Segment Open

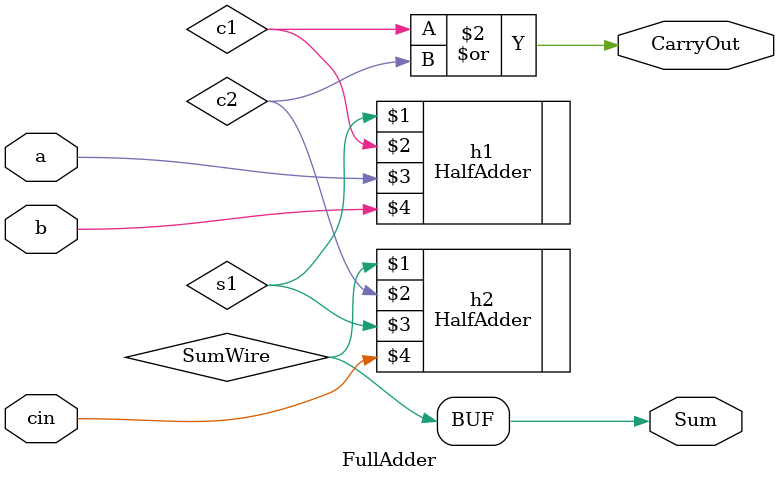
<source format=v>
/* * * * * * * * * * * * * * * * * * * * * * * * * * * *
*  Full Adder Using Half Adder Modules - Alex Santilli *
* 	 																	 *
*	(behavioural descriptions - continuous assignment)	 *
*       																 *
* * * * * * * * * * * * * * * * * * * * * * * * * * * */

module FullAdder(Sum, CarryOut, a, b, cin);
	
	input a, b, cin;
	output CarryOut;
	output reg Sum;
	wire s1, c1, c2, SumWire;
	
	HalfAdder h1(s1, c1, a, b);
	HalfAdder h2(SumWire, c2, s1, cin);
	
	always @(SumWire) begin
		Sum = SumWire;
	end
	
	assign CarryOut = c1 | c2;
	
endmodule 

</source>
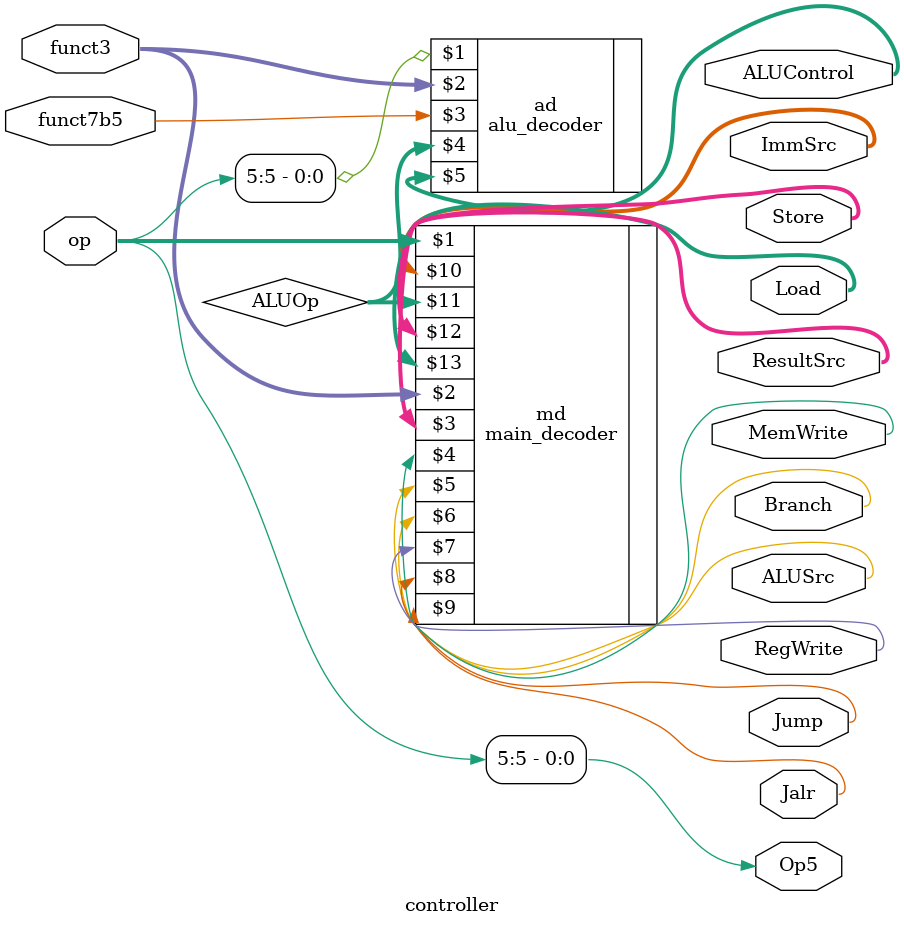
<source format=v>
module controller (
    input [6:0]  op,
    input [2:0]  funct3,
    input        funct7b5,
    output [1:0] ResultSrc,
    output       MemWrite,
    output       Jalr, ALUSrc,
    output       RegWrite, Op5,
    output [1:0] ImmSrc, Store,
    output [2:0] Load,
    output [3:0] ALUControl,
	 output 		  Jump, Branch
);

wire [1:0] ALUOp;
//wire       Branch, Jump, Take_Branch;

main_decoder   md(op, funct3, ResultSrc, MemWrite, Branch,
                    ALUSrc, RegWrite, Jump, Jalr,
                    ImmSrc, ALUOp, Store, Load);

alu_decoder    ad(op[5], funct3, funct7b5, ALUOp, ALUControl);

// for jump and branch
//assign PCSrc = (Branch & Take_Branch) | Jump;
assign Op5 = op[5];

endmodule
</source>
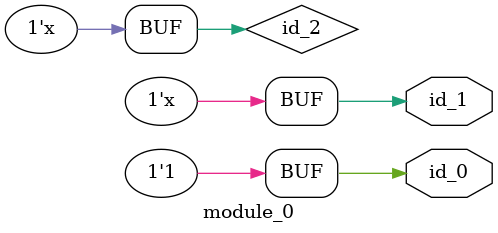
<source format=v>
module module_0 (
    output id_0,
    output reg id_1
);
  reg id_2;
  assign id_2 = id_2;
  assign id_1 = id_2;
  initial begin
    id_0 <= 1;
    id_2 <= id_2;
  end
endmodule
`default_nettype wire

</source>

Segment Closed

• [What needs to be done]: Write out all the material verbatim, images excluded.

• [Output for this exercise]:
<source format=v>
/* * * * * * * * * * * * * * * * * * * * * * * * * * * *
*  Full Adder Using Half Adder Modules - Alex Santilli *
* 	 																	 *
*	(behavioural descriptions - continuous assignment)	 *
*       																 *
* * * * * * * * * * * * * * * * * * * * * * * * * * * */

module FullAdder(Sum, CarryOut, a, b, cin);
	
	input a, b, cin;
	output CarryOut;
	output reg Sum;
	wire s1, c1, c2, SumWire;
	
	HalfAdder h1(s1, c1, a, b);
	HalfAdder h2(SumWire, c2, s1, cin);
	
	always @(SumWire) begin
		Sum = SumWire;
	end
	
	assign CarryOut = c1 | c2;
	
endmodule 

</source>
<source format=v>
module controller (
    input [6:0]  op,
    input [2:0]  funct3,
    input        funct7b5,
    output [1:0] ResultSrc,
    output       MemWrite,
    output       Jalr, ALUSrc,
    output       RegWrite, Op5,
    output [1:0] ImmSrc, Store,
    output [2:0] Load,
    output [3:0] ALUControl,
	 output 		  Jump, Branch
);

wire [1:0] ALUOp;
//wire       Branch, Jump, Take_Branch;

main_decoder   md(op, funct3, ResultSrc, MemWrite, Branch,
                    ALUSrc, RegWrite, Jump, Jalr,
                    ImmSrc, ALUOp, Store, Load);

alu_decoder    ad(op[5], funct3, funct7b5, ALUOp, ALUControl);

// for jump and branch
//assign PCSrc = (Branch & Take_Branch) | Jump;
assign Op5 = op[5];

endmodule
</source>
<source format=v>
module module_0 (
    output id_0,
    output reg id_1
);
  reg id_2;
  assign id_2 = id_2;
  assign id_1 = id_2;
  initial begin
    id_0 <= 1;
    id_2 <= id_2;
  end
endmodule
`default_nettype wire

</source>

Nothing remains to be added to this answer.